[Web-SIG] WSGI 2.0 Round 2: requirements and call for interest

Graham Dumpleton graham.dumpleton at gmail.com
Tue Jan 5 06:57:57 EST 2016


> On 5 Jan 2016, at 10:26 PM, Cory Benfield <cory at lukasa.co.uk> wrote:
> 
> Forwarding this message from the django-developers list.
> 
> Hi Cory,
> 
> I’m not subscribed to web-sig but I read the discussion there. Feel free to forward my answer to the group if you think it’s useful.
> 
> I have roughly the same convictions as Graham Dumpleton. If you want to support HTTP/2 and WebSockets, don’t start with design decisions anchored in CGI. Figure out what a simple and flexible API for these new protocols would be, specify it, implement it, and make sure it degrades gracefully to HTTP/1. You may be able to channel most of the communication through a single generator, but it’s unclear to me that this will be the most convenient design.
> 
> If you want to improve WSGI, here’s a list of mistakes or shortcomings in PEP 3333 that you can take a stab at. There’s a general theme: for a specification that looks at the future, I believe that making modern PaaS-based deployments secure by default matters more than not implementing anything beyond what’s available in legacy CGI-based deployments.
> 
> 1. WSGI is prone to header injection vulnerabilities issues by design due to the conversion of HTTP headers to CGI-style environment variables: if the server doesn’t specifically prevent it, X-Foo and X_Foo both become HTTP_X_Foo. I don’t believe it’s a good choice to destructively encode headers, expect applications to undo the damage somehow, and introduce security vulnerabilities in the process. If mimicking CGI is still considered a must-have — 1% of current Python web programmers may have heard about it, most of them from PEP 3333 — then that burden should be pushed onto the server, not the application.

FWIW, Apache 2.4 will discard headers which would use underscore, as well as many other characters. Basically it probably only accepts alphanumeric and ‘-‘ in original name.

In mod_wsgi, it does the same thing, even for Apache 2.2 where it wasn’t done.

So with mod_wsgi at least you are safe. Or at least if not still using some ancient mod_wsgi version. (Death to LTS Linux versions and out of date packages) :-)

The nginx server if used as a front end and where it is populating CGI like variables for passing to a builtin module such as uWSGI will also I believe discard headers which don’t match that requirement as well.

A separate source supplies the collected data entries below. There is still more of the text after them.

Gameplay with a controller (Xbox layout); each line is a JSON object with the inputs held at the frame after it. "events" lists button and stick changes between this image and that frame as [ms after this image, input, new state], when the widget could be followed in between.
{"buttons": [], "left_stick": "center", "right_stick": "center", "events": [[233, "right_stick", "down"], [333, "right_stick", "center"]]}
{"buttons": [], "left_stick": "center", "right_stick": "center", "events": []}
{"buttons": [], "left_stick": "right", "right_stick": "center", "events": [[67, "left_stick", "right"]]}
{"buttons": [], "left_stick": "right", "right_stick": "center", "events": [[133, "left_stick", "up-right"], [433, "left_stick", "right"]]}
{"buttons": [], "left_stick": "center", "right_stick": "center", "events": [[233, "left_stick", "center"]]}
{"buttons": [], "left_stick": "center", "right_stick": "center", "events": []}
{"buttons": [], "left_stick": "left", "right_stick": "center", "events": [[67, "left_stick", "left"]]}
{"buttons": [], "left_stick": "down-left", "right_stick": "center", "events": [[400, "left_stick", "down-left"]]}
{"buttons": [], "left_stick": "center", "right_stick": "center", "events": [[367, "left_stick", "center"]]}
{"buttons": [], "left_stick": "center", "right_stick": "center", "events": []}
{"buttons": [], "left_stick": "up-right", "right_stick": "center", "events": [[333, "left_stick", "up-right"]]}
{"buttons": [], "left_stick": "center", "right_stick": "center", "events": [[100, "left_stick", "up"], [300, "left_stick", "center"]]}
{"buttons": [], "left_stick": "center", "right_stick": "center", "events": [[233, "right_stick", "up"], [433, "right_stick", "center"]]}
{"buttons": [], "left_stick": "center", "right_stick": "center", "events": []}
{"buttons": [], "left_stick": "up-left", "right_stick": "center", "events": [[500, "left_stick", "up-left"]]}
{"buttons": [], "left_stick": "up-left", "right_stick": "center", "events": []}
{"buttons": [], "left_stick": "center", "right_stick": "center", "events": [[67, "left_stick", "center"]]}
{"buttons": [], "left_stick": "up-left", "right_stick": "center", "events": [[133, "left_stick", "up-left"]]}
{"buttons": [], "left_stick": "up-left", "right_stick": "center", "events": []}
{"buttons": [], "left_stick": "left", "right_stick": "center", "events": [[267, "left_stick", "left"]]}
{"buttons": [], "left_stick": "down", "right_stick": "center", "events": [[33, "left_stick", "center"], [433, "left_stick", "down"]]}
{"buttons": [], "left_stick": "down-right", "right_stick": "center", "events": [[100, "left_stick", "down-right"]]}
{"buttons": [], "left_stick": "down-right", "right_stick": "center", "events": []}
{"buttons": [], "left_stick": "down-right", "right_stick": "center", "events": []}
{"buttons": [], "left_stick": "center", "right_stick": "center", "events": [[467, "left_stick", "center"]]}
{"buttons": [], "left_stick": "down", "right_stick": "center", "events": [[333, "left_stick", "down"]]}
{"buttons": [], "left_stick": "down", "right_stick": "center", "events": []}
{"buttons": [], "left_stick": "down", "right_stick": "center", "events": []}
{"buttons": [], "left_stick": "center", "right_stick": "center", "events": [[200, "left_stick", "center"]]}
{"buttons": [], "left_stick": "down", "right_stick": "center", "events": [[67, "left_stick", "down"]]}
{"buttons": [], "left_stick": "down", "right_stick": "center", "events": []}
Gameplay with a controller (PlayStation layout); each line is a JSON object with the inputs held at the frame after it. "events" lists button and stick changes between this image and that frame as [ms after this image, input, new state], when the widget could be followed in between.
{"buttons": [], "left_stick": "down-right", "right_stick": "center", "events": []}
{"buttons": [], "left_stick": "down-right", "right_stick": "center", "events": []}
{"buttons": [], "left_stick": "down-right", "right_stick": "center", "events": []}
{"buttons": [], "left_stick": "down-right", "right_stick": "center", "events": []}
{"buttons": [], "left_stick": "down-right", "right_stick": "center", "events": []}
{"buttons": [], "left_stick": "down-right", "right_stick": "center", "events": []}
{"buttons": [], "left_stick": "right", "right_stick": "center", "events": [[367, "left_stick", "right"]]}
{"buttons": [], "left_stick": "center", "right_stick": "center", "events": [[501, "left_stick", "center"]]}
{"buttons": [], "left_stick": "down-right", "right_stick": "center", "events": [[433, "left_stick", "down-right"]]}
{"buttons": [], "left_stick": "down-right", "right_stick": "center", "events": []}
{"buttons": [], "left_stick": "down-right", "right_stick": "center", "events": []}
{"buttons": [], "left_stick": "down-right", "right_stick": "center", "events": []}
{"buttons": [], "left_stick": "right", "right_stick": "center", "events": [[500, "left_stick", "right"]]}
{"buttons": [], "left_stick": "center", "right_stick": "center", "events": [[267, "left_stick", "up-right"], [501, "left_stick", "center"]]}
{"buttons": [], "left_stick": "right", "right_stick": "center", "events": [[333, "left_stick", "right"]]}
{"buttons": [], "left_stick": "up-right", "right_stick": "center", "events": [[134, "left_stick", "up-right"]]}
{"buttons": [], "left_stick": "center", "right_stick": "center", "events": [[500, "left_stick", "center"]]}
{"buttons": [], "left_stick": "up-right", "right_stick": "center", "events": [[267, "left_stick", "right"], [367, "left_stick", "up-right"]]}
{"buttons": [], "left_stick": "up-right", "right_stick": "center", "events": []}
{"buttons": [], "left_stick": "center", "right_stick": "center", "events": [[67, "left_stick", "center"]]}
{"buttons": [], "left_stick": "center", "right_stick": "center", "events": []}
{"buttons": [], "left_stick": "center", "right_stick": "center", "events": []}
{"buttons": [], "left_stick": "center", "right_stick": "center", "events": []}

I can’t remember if gunicorn was updated to do something similar, or whether when uWSGI isn’t used behind nginx via its uwsgi protocol, but instead listens publicly via HTTP whether it does it either. 

> 2. More generally, I fail to see how mixing HTTP headers, server-related inputs, and environment variables in a dict adds values. It prevents iterating on each collection separately. It only makes sense if not offering more features than CGI is a design goal; in that case, this discussion doesn’t serve a purpose anyway. It would be nicer and possibly more secure if the application received separately:
> 
> a. Configuration information, which servers could read from environment variables by default for backwards compatibility, but could also get through more secure channels and restrict to what the application needs in order to better isolate it from the entire OS.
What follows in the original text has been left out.